Kaç kere bu köşede yazdım ve başka vesilelerle ifade ettim. Batı medeniyeti, İslam'ı peyderpey gerileterek Arap yarımadasına sıkıştırıp mahalli bir din haline getirmek istiyor, diye. Yüz yıllardır bu hedefi gerçekleştirmek için uğraşıyor. Müsteşrikler çağından beri. Bütün askeri, siyasi, ekonomik, sosyolojik, kültürel haçlı saldırıları bu amaca yöneliktir. Mevcut duruma baktığımız zaman, büyük ölçüde başarılı olduğunu da söyleyebiliriz. Ancak benim tahminim açısından Riyad eğlencesi beklemediğim bir durum oldu. Suudi Arabistan, hatta Arap yarımadasının tamamı bu planın dışında tutulmuş gibi geliyordu bana.

Riyad'daki bu son olay, bu düşüncemi revize etmeme neden oldu. Şimdiki kanaatime göre, amaç İslam'ı Arap yarımadasına ötelemek değil, Mekke ve Medine'ye sıkıştırarak Vatikan benzeri ruhsuz, hukuksuz, ahlak normlarından yoksun, etliye sütlüye dokunmayan bir mevsimlik sembolizme sıkıştırmaktır. Yani Batı Medeniyeti, Hristiyanlığa yaptığının aynısını İslam'a yapmayı kafasına koymuş. Böylece İslam'ın ibadetlerinin sadece Kabe çevresinde yerine getirileceği bir anlayışı egemen kılacak. Hatta Medine de "harem" (dokunulmazlık) kapsamından çıkarılabilir. Cahiliye dönemindeki gibi Kabe odaklı, sadece Kabe'ye özgü ritüellerin yaşandığı bir sürece doğru gidiyoruz denebilir.

İçeriden ve dışarıdan gerçekleştirilen saldırıları, dinin temellerine yönelik salvoları, kışkırtılan milliyetçilikleri, her milleti İslam öncesi putperest geçmişini yüceltmeye yöneltmeleri de bu ihtimali alabildiğine güçlendiriyor.

Özellikle Arap olmayan milletlerin adına öne çıkarılan söylemlere bakınca, netice almalarının an meselesi olduğunu söyleyebiliriz.

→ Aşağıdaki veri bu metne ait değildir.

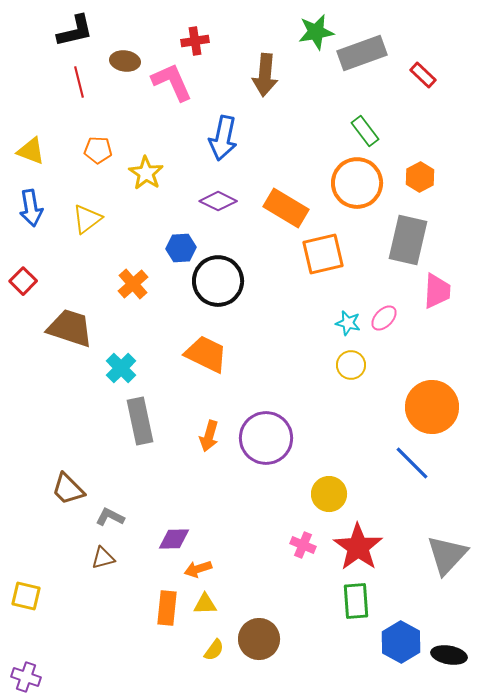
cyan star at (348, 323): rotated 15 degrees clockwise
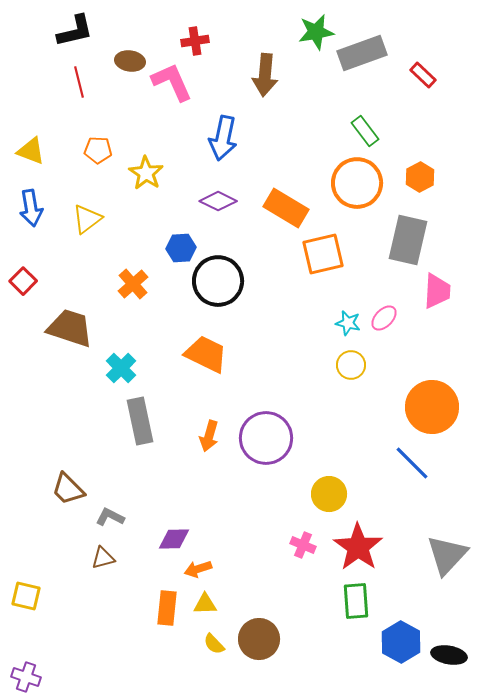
brown ellipse at (125, 61): moved 5 px right
yellow semicircle at (214, 650): moved 6 px up; rotated 100 degrees clockwise
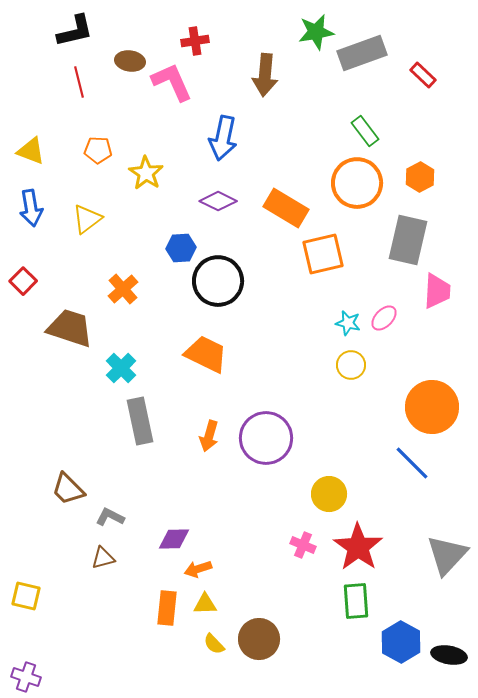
orange cross at (133, 284): moved 10 px left, 5 px down
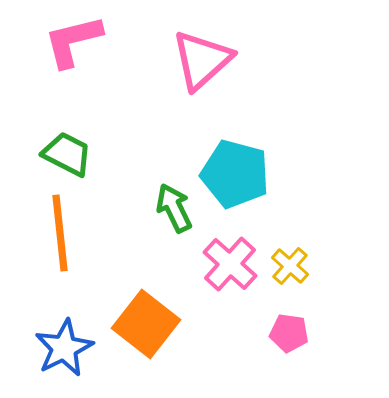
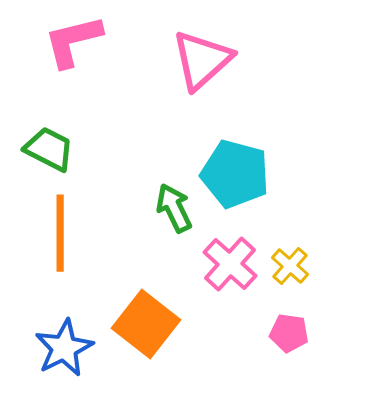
green trapezoid: moved 18 px left, 5 px up
orange line: rotated 6 degrees clockwise
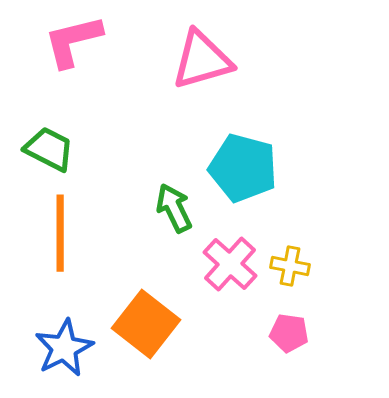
pink triangle: rotated 26 degrees clockwise
cyan pentagon: moved 8 px right, 6 px up
yellow cross: rotated 30 degrees counterclockwise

Peygamberimizin "Bu din ilmek ilmek sökülecek. İlk sökülecek ilmek hakimiyettir" hadisi, realitede gerçekleşiyor. İslam ümmeti, Gazze'de görüleceği üzere hakimiyet hususunda dibi görmek üzeredir. Riyad hadisesi benzeri gelişmelerin gerçekleşebiliyor olması, dibe vurmanın bir bitim olarak algılanmasının bazılarına verdiği cesaretten kaynaklanıyor.

Tabi tevhid tarihi gösteriyor ki özgürlük ve adalet uyanışı, ancak çöküşün iyice dibe vurduğu zamanlarda gerçekleşir.